Et de continuer : «C’est à cette réforme que nous invitons l’Etat du Sénégal avec notre projet d’assises des médias. A l’issue de cette réforme, nous espérons un contrôle plus strict des conditions d’existence légale des entreprises de presse. Si elles s’y conforment, l’Etat devrait, en sus, considérer la presse comme un secteur prioritaire, veiller à ce qu’il s’y exerce un travail de qualité par des ressources humaines dont les besoins primaires en tant que travailleurs seront pris en charge.»
Les assurances de Macky Sall
Répondant aux interpellations du SG du SYNPICS Bamba Kassé, le président de la République a, toutefois, laissé entendre que «si notre pays a reculé dans le classement des grandes démocraties qui protègent la liberté de la presse, ce n’est pas du fait du gouvernement, de l’action de l’Etat».

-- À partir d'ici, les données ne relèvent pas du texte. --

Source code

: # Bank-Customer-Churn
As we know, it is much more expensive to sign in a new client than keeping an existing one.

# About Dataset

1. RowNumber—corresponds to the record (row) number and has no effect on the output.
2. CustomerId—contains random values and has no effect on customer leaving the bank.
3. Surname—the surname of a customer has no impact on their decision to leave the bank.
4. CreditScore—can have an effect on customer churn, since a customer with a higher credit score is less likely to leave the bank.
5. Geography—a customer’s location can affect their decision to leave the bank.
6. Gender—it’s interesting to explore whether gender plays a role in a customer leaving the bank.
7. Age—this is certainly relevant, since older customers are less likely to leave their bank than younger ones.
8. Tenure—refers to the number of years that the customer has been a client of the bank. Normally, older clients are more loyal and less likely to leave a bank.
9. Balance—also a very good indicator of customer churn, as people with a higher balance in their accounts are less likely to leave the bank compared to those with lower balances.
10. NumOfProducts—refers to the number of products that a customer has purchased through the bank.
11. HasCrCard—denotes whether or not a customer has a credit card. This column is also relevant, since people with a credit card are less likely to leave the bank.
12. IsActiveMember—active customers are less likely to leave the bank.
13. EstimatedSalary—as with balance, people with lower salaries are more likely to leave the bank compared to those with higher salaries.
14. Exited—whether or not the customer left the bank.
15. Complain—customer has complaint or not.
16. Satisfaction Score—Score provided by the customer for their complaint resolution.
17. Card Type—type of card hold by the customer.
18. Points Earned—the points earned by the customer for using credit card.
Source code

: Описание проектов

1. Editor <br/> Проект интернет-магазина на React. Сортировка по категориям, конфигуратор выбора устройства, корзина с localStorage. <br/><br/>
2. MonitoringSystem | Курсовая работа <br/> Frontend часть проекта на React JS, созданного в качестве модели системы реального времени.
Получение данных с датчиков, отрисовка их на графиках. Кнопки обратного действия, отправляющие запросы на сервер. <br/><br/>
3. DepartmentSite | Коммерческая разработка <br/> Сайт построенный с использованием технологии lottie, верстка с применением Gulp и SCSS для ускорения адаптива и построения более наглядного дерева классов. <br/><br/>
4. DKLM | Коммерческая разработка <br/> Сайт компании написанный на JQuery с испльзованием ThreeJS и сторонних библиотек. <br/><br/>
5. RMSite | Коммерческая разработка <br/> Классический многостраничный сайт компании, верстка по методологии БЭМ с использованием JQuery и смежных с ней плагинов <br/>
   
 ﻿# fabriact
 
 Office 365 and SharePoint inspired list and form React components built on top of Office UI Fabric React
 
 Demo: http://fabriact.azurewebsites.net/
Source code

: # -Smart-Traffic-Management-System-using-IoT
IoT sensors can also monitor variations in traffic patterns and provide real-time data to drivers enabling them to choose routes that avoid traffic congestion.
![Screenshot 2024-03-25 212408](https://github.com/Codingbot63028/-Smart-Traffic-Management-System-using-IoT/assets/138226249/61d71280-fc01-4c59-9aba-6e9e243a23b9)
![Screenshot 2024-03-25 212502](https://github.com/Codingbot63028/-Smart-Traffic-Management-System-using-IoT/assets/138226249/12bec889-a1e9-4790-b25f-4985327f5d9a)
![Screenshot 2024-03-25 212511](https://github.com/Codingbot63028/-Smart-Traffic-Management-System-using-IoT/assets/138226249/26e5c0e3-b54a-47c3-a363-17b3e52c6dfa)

«C’est surtout aux agressions dont sont victimes les journalistes et les maisons de presse, à l’occasion d’événements malheureux que les gens ont voulu en profiter pour instaurer un climat de terreur. Et cela est inacceptable. Donc, je compte sur les professionnels, à travers les assises des médias que vous allez organiser, pour dire que j’attendrai avec beaucoup d’attention les conclusions qui en seront issues».

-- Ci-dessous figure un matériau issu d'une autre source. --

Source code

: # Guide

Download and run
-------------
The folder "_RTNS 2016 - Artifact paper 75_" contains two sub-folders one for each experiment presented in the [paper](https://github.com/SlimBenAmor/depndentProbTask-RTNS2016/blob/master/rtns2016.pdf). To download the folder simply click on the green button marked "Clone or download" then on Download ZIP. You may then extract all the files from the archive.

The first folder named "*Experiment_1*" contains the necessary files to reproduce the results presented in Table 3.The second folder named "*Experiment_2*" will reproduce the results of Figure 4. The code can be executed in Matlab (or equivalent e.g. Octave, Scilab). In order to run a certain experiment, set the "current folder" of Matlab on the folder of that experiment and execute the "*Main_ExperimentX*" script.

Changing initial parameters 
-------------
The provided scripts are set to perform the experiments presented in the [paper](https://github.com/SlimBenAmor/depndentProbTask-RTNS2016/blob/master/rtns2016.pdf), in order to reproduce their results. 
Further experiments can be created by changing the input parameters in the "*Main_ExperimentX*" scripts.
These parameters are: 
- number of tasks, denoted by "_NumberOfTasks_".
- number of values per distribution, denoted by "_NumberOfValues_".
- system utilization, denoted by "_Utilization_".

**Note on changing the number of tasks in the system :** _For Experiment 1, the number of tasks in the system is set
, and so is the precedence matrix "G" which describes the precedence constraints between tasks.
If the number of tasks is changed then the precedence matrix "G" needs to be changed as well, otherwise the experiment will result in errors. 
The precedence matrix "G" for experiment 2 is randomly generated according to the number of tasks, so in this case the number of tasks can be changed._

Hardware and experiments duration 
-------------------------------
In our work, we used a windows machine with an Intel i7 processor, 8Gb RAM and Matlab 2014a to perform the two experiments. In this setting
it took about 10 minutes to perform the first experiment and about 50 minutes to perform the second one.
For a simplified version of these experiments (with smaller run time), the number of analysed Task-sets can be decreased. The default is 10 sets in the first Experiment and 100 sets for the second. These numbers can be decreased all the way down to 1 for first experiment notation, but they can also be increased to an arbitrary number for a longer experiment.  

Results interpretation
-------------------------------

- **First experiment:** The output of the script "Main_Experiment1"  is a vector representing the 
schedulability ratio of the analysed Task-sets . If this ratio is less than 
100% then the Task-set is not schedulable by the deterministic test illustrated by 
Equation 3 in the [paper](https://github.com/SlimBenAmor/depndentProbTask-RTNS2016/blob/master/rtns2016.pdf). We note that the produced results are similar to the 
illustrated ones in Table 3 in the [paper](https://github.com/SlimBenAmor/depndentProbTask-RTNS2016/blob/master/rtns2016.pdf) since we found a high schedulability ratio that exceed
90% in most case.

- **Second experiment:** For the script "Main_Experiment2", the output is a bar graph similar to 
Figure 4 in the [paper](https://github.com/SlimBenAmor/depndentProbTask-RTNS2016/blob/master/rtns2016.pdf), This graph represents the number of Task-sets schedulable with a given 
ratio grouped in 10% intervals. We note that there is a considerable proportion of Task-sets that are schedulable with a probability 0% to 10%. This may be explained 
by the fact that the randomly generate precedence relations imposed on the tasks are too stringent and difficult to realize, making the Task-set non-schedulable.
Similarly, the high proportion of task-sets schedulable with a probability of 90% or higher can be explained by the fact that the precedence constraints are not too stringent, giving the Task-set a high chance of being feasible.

Macky Sall de rassurer également les journalistes : «Nous allons travailler main dans la main pour vous accompagner, car vous savez qu’avant mon arrivée à la tête du pays, le Code de la presse était en difficulté depuis des années. Aujourd’hui, beaucoup de questions ont été prises en compte, mais il reste aussi des choses à faire. J’ai instruit le ministre de la Communication à nous sortir tout ce qui restait sur les grandes lignes pour que véritablement tout soit pris en charge.»